In fact, transformers has been carrying around type-specialized versions of hoist for years:
  • mapIdentityT is hoist for IdentityT
  • mapStateT is hoist for StateT
  • mapMaybeT is hoist for MaybeT
hoist provides a standard interface to these functions so that you can program generically over any monad transformer that implements MFunctor.


I heard you like monads


We can define a higher-order functor that wraps monads, so why not also define a higher-order monad that wraps ... monads?

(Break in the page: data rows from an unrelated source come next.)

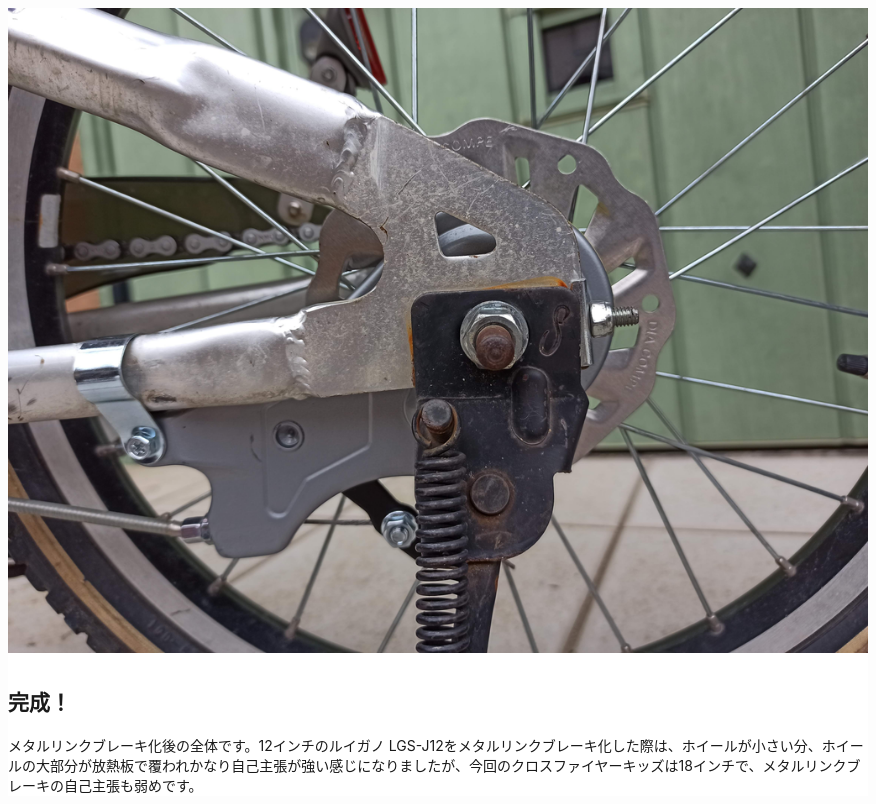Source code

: ![メタルリンクブレーキ取付後の後輪](./images/IMG_20200419_105237.jpg)

## 完成！

メタルリンクブレーキ化後の全体です。12インチのルイガノ
LGS-J12をメタルリンクブレーキ化した際は、ホイールが小さい分、ホイールの大部分が放熱板で覆われかなり自己主張が強い感じになりましたが、今回のクロスファイヤーキッズは18インチで、メタルリンクブレーキの自己主張も弱めです。
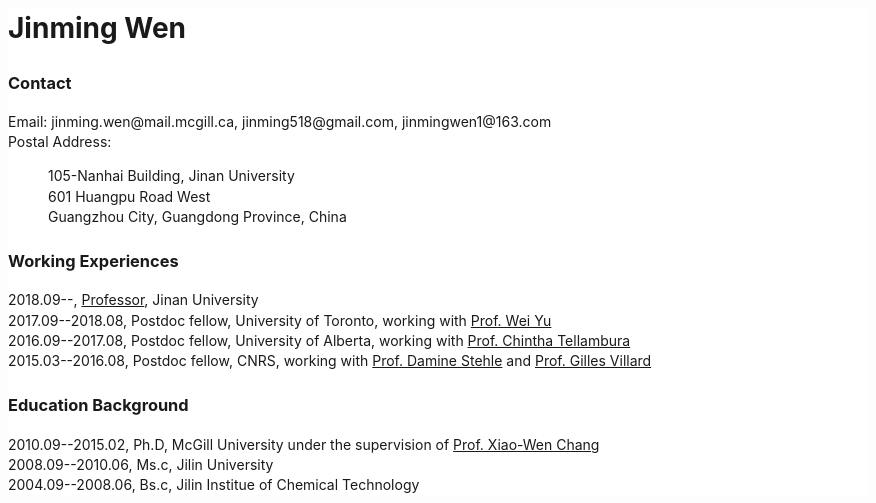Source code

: 



<title>Jinming Wen</title>

</head>



<body>



<h1>Jinming Wen</h1>







</p>

<h3>Contact</h3>



<dl>

 
  <dt>Email: jinming.wen@mail.mcgill.ca, jinming518@gmail.com, jinmingwen1@163.com</dt>



  <dt>Postal Address:</dt>

  <dd>

 
105-Nanhai Building, Jinan University   <br>
601 Huangpu Road West <br>
Guangzhou City, Guangdong Province, China<br></dd>



</dl>



<p>

 <h3>Working Experiences </h3>
 
 2018.09--, <a href="https://xxxy2016.jnu.edu.cn/Item/2997.aspx"> Professor</a>, Jinan University <br>
 2017.09--2018.08, Postdoc fellow, </a> University of Toronto, working  with <a href="http://www.comm.utoronto.ca/~weiyu/">Prof. Wei Yu</a><br>
 2016.09--2017.08, Postdoc fellow, </a> University of Alberta, working  with <a href="http://www.ece.ualberta.ca/~chintha/">Prof. Chintha Tellambura</a><br>
 2015.03--2016.08, Postdoc fellow, </a> CNRS, working  with <a href="http://perso.ens-lyon.fr/damien.stehle/">Prof. Damine Stehle</a> and
 <a href="http://perso.ens-lyon.fr/gilles.villard/">Prof. Gilles Villard</a> 
 
<h3>Education Background </h3>
 2010.09--2015.02, Ph.D, McGill University under the supervision of <a href="http://cs.mcgill.ca/~chang/"> Prof. Xiao-Wen Chang </a> 
<br>
2008.09--2010.06, Ms.c, Jilin University <br>
2004.09--2008.06, Bs.c, Jilin Institue of Chemical Technology 
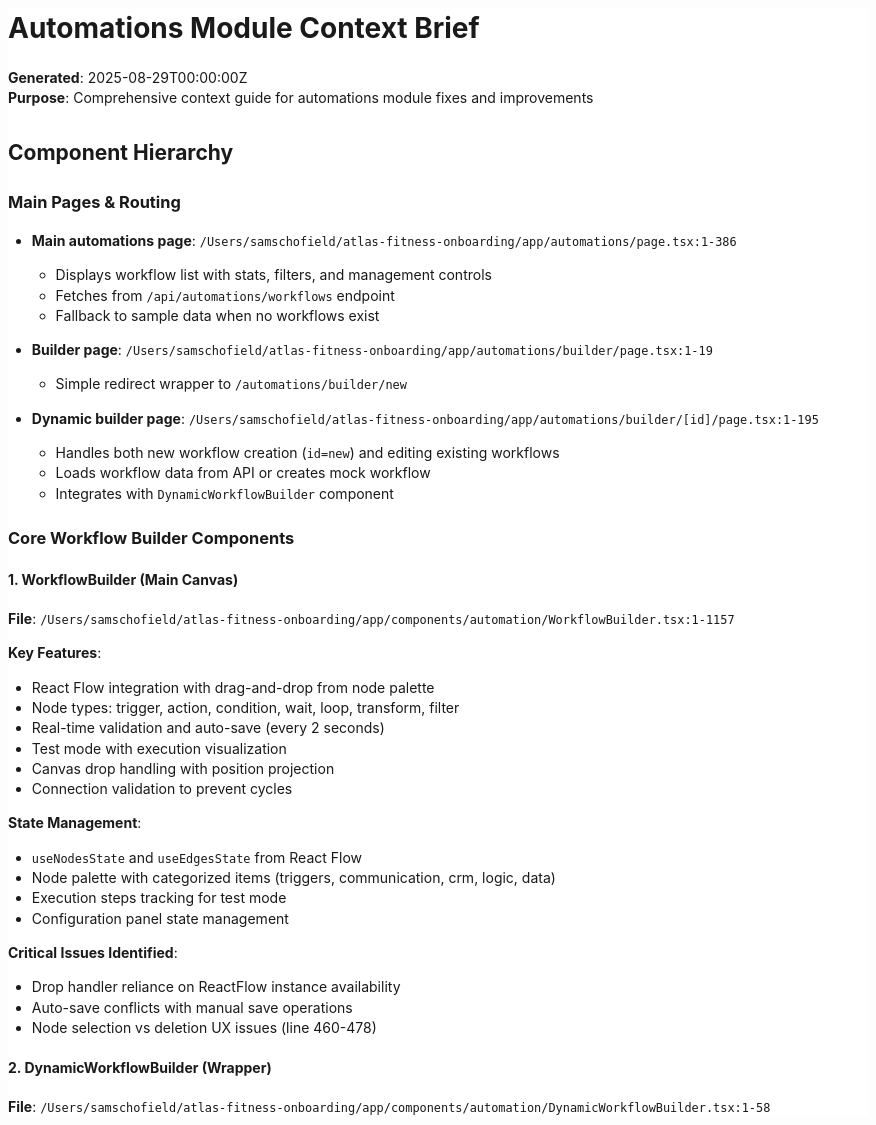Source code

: # Automations Module Context Brief

**Generated**: 2025-08-29T00:00:00Z  
**Purpose**: Comprehensive context guide for automations module fixes and improvements

## Component Hierarchy

### Main Pages & Routing
- **Main automations page**: `/Users/samschofield/atlas-fitness-onboarding/app/automations/page.tsx:1-386`
  - Displays workflow list with stats, filters, and management controls
  - Fetches from `/api/automations/workflows` endpoint
  - Fallback to sample data when no workflows exist
  
- **Builder page**: `/Users/samschofield/atlas-fitness-onboarding/app/automations/builder/page.tsx:1-19`
  - Simple redirect wrapper to `/automations/builder/new`
  
- **Dynamic builder page**: `/Users/samschofield/atlas-fitness-onboarding/app/automations/builder/[id]/page.tsx:1-195`
  - Handles both new workflow creation (`id=new`) and editing existing workflows
  - Loads workflow data from API or creates mock workflow
  - Integrates with `DynamicWorkflowBuilder` component

### Core Workflow Builder Components

#### 1. WorkflowBuilder (Main Canvas)
**File**: `/Users/samschofield/atlas-fitness-onboarding/app/components/automation/WorkflowBuilder.tsx:1-1157`

**Key Features**:
- React Flow integration with drag-and-drop from node palette
- Node types: trigger, action, condition, wait, loop, transform, filter
- Real-time validation and auto-save (every 2 seconds)
- Test mode with execution visualization
- Canvas drop handling with position projection
- Connection validation to prevent cycles

**State Management**:
- `useNodesState` and `useEdgesState` from React Flow
- Node palette with categorized items (triggers, communication, crm, logic, data)
- Execution steps tracking for test mode
- Configuration panel state management

**Critical Issues Identified**:
- Drop handler reliance on ReactFlow instance availability
- Auto-save conflicts with manual save operations
- Node selection vs deletion UX issues (line 460-478)

#### 2. DynamicWorkflowBuilder (Wrapper)
**File**: `/Users/samschofield/atlas-fitness-onboarding/app/components/automation/DynamicWorkflowBuilder.tsx:1-58`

It turns out that actually works!
class MMonad t where
    embed :: (Monad n) => (m :-> t n) -> (t m :-> t n)
Again, judicious renaming of type variables reveals the parallel to the Monad class:
class MMonad m where
    embed :: (Monad b) => (a :-> m b) -> (m a :-> m b)
embed is just the higher-order cousin of (=<<)! Many monad transformers have sensible definitions for embed:
instance               MMonad IdentityT   where ...
instance               MMonad MaybeT      where ...
instance (Monoid w) => MMonad (WriterT w) where ...
But wait! Where is return? Well, what type would we expect the higher-order return to have?
??? :: m :-> t m
Well, if we expand out the definition of (:->), we get:
??? :: m a -> t m a
Why, that is just the signature for lift!

But it's not enough for it to just have the right shape of type. If it's really part of a higher-order monad, then lift and embed must obey the monad laws:
-- m >>= return = m
embed lift m = m

-- return x >>= f = f x
embed f (lift x) = f x

-- (m >>= f) >>= g = m >>= (\x -> f x >>= g)
embed g (embed f m) = embed (\x -> embed g (f x)) m
... and all the MMonad instances do satisfy these laws!


Functor design pattern


The mmorph library represents a concrete example of the functor design pattern in two separate ways.

First, the monad morphisms themselves define functors that transform Kleisli categories, and the monad morphism laws are actually functor laws:
morph :: forall a . m a -> n a

(morph .) (f >=> g) = (morph .) f >=> (morph .) g

(morph .) return = return
... so you can think of a monad morphism as just a principled way to transform one monad into another monad for compatibility purposes.

Second, the hoist function from MFunctor defines a functor that transforms monad morphisms:
hoist (f . g) = hoist f . hoist g

hoist id = id
... so you can think of hoist as just a principled way to transform one monad morphism into another monad morphism for compatibility purposes.

The mmorph library is a concrete example of how functors naturally arise as compatibility layers whenever we encounter impedance mismatch between our tools. In this case, we have an impedance mismatch between our monad transformers and we use functors to bridge between them so they can seamlessly work together.